## Work instruction
Word for word, and without a single picture, repeat the entries.

Extracted data entries

*-*-*

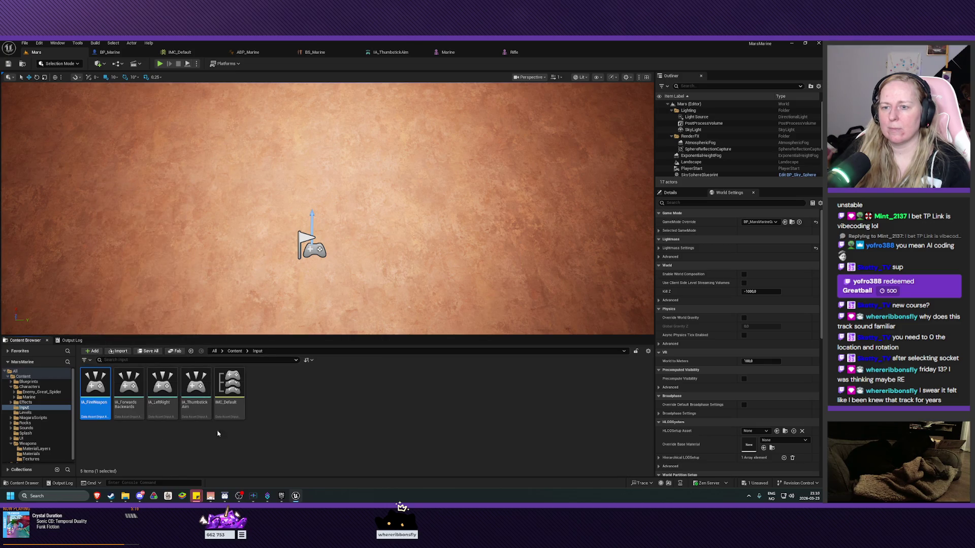
pyautogui.doubleClick(233, 391)
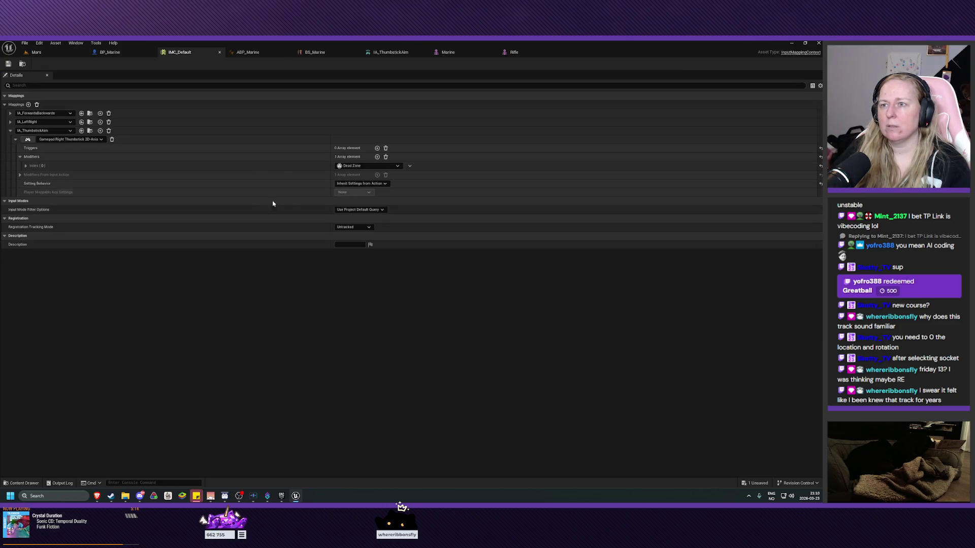
# Step: Add a new IMC_Default mapping that uses IA_FireWeapon
pyautogui.click(16, 140)
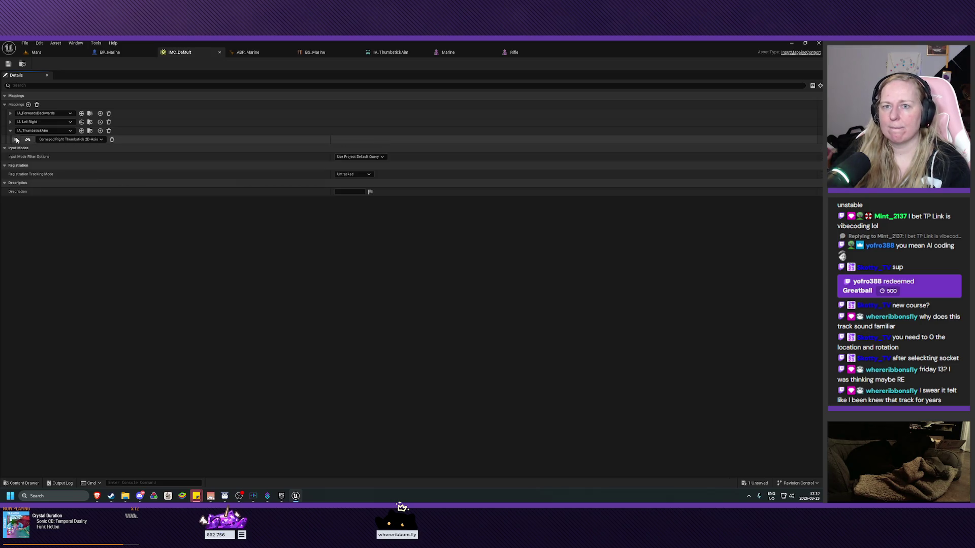
pyautogui.click(28, 104)
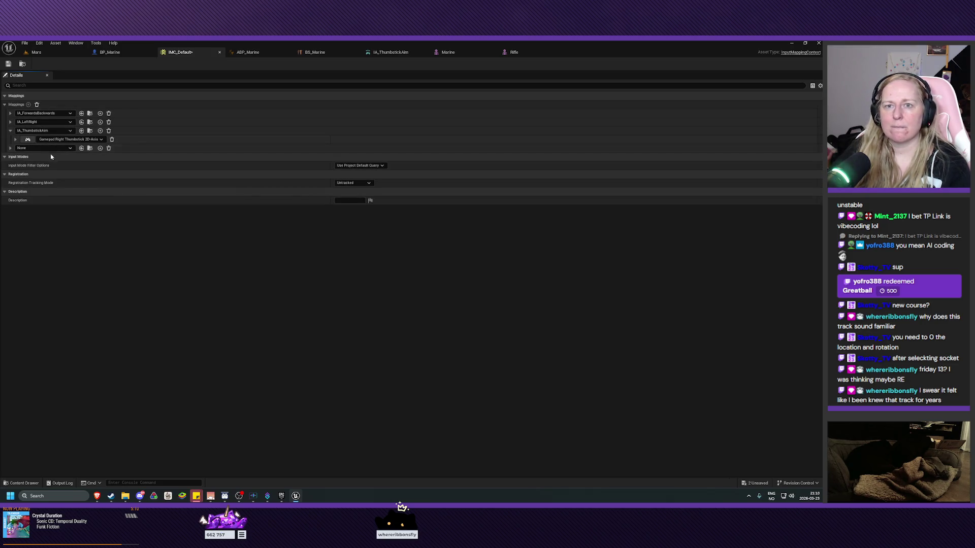
pyautogui.click(35, 148)
pyautogui.click(54, 229)
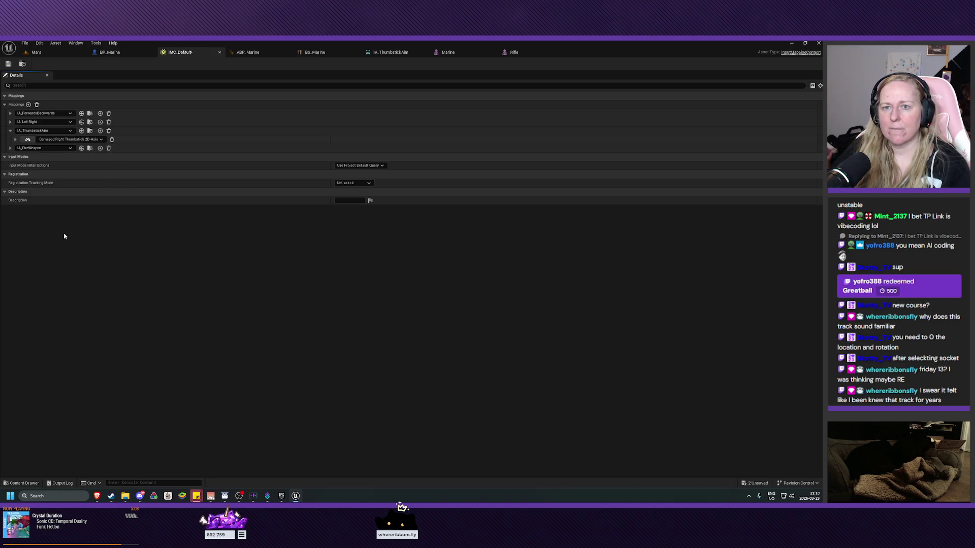
pyautogui.click(10, 148)
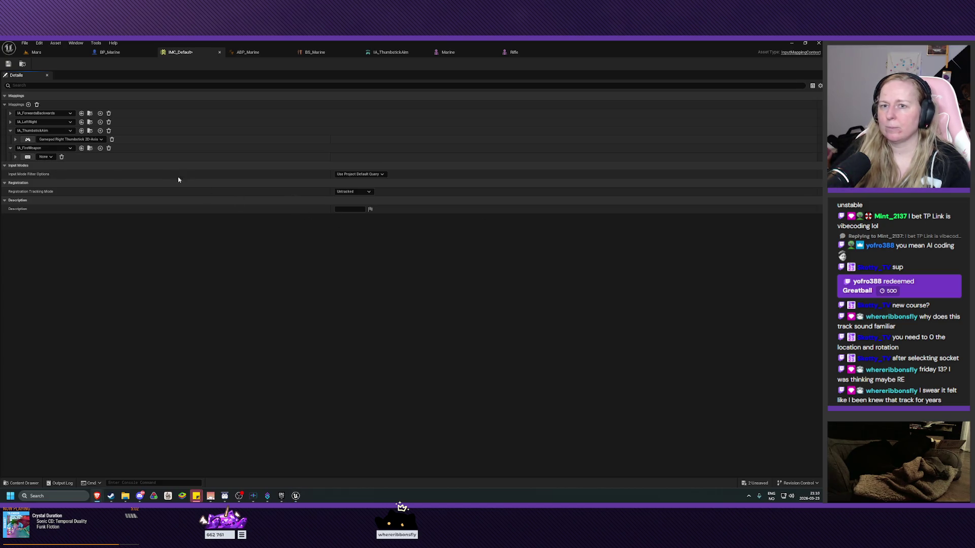
# Step: Bind IA_FireWeapon to Left Mouse Button and Gamepad Right Trigger Axis, then save
pyautogui.click(28, 157)
pyautogui.click(29, 159)
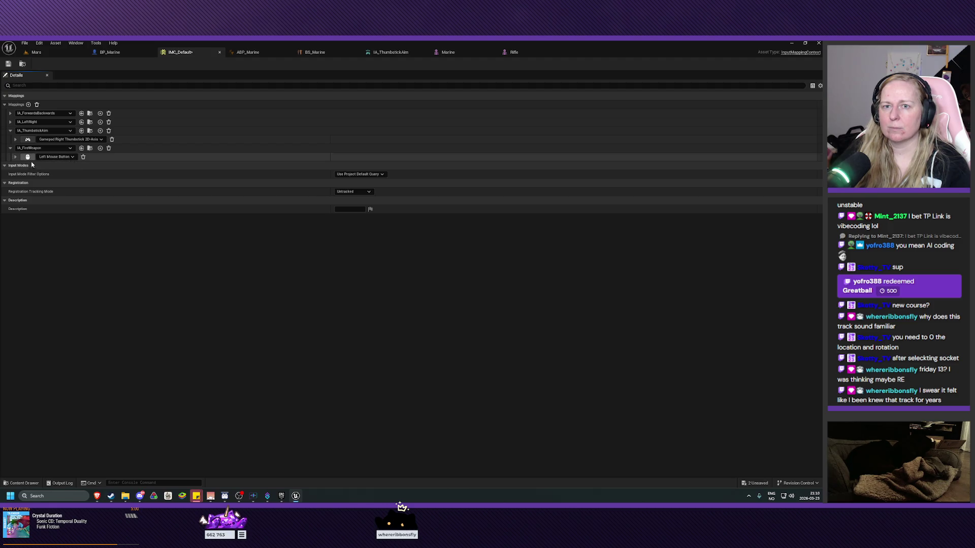
pyautogui.click(100, 148)
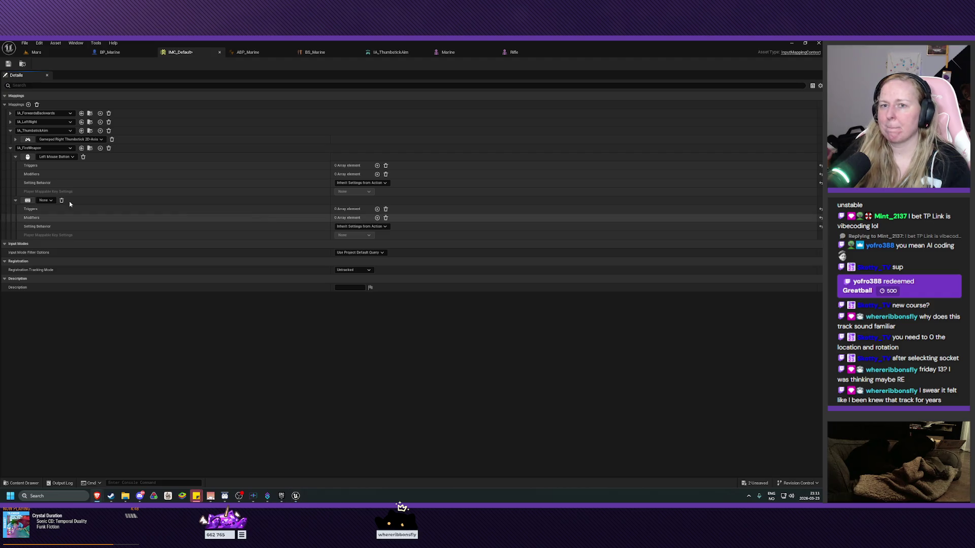
pyautogui.click(29, 202)
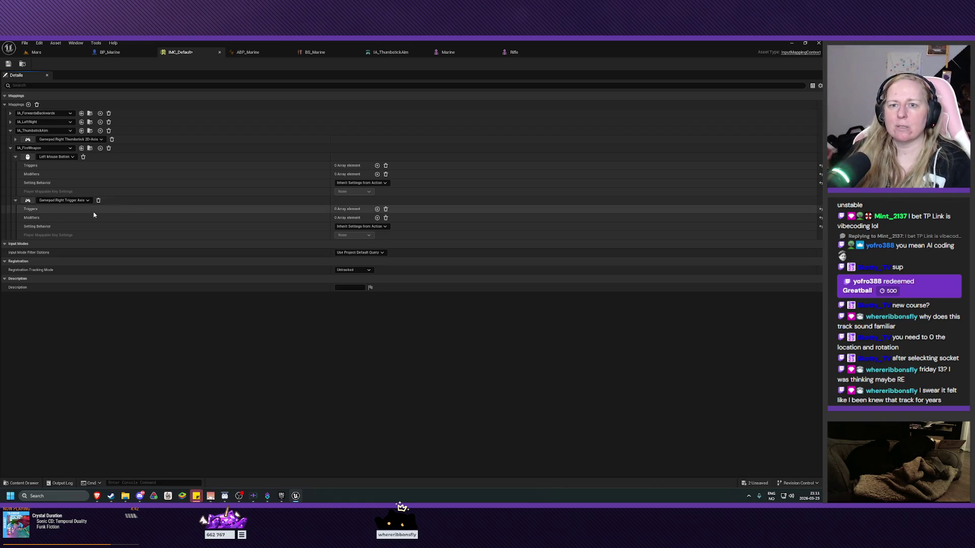
pyautogui.click(8, 64)
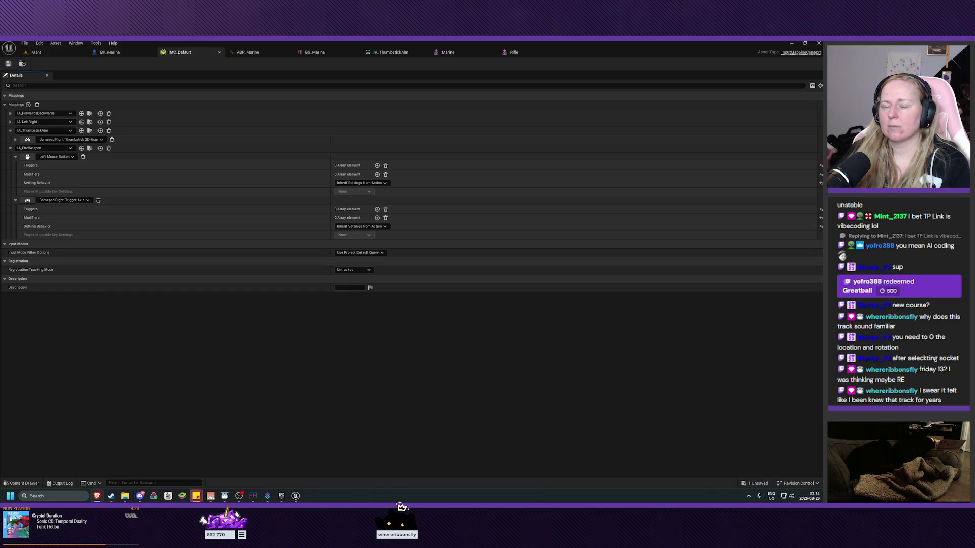
pyautogui.click(87, 200)
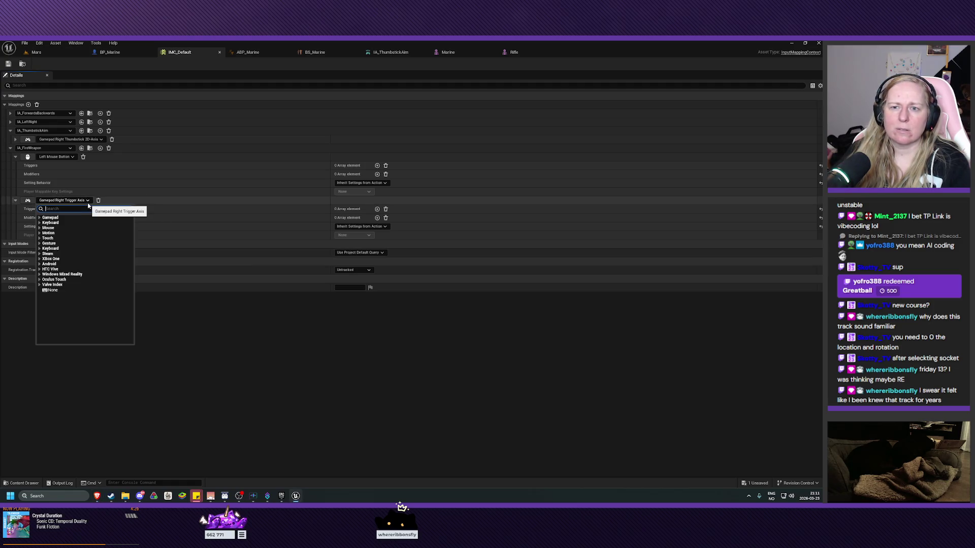
pyautogui.click(88, 201)
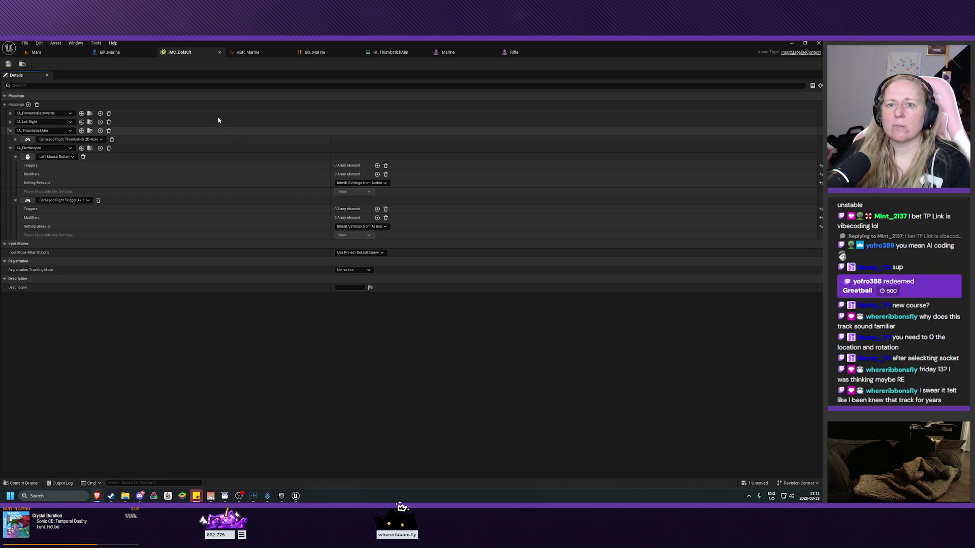
pyautogui.click(11, 148)
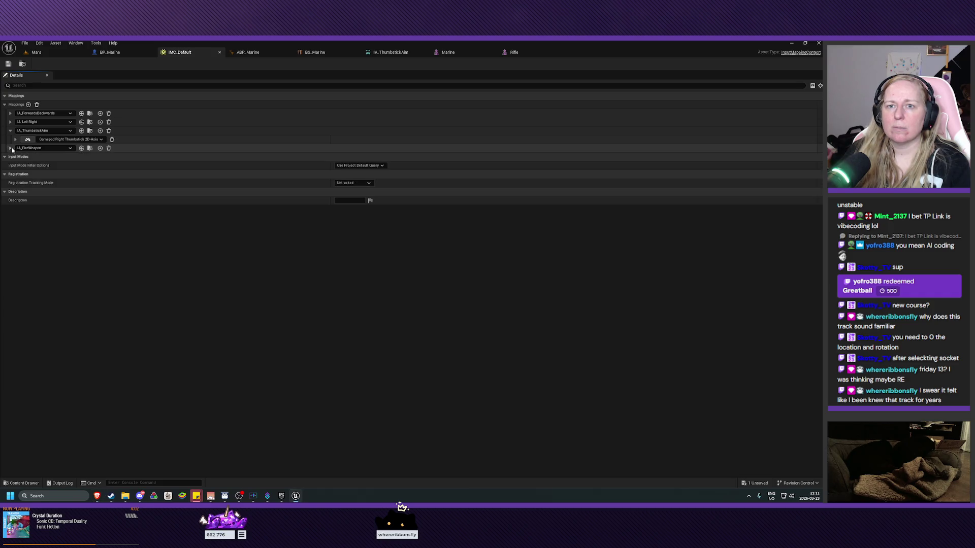
# Step: In BP_Marine's EventGraph, drag the IA_LeftRight movement nodes upward to clear space below
pyautogui.click(125, 56)
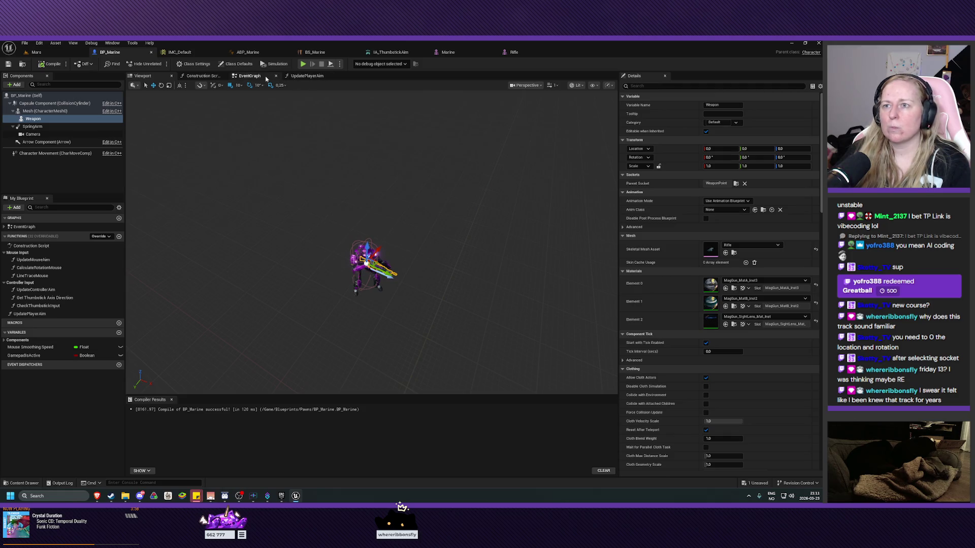
pyautogui.click(266, 79)
pyautogui.moveTo(442, 242)
pyautogui.mouseDown()
pyautogui.moveTo(467, 257)
pyautogui.moveTo(455, 179)
pyautogui.moveTo(425, 141)
pyautogui.mouseUp()
pyautogui.scroll(-2, 424, 142)
pyautogui.moveTo(451, 180)
pyautogui.mouseDown()
pyautogui.moveTo(452, 220)
pyautogui.moveTo(441, 152)
pyautogui.moveTo(422, 217)
pyautogui.moveTo(435, 133)
pyautogui.moveTo(239, 325)
pyautogui.mouseUp()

*-*-*

## Answer space
pyautogui.doubleClick(233, 391)
# Step: Add a new IMC_Default mapping that uses IA_FireWeapon
pyautogui.click(16, 140)
pyautogui.click(28, 104)
pyautogui.click(35, 148)
pyautogui.click(54, 229)
pyautogui.click(10, 148)
# Step: Bind IA_FireWeapon to Left Mouse Button and Gamepad Right Trigger Axis, then save
pyautogui.click(28, 157)
pyautogui.click(29, 159)
pyautogui.click(100, 148)
pyautogui.click(29, 202)
pyautogui.click(8, 64)
pyautogui.click(87, 200)
pyautogui.click(88, 201)
pyautogui.click(11, 148)
# Step: In BP_Marine's EventGraph, drag the IA_LeftRight movement nodes upward to clear space below
pyautogui.click(125, 56)
pyautogui.click(266, 79)
pyautogui.moveTo(442, 242)
pyautogui.mouseDown()
pyautogui.moveTo(467, 257)
pyautogui.moveTo(455, 179)
pyautogui.moveTo(425, 141)
pyautogui.mouseUp()
pyautogui.scroll(-2, 424, 142)
pyautogui.moveTo(451, 180)
pyautogui.mouseDown()
pyautogui.moveTo(452, 220)
pyautogui.moveTo(441, 152)
pyautogui.moveTo(422, 217)
pyautogui.moveTo(435, 133)
pyautogui.moveTo(239, 325)
pyautogui.mouseUp()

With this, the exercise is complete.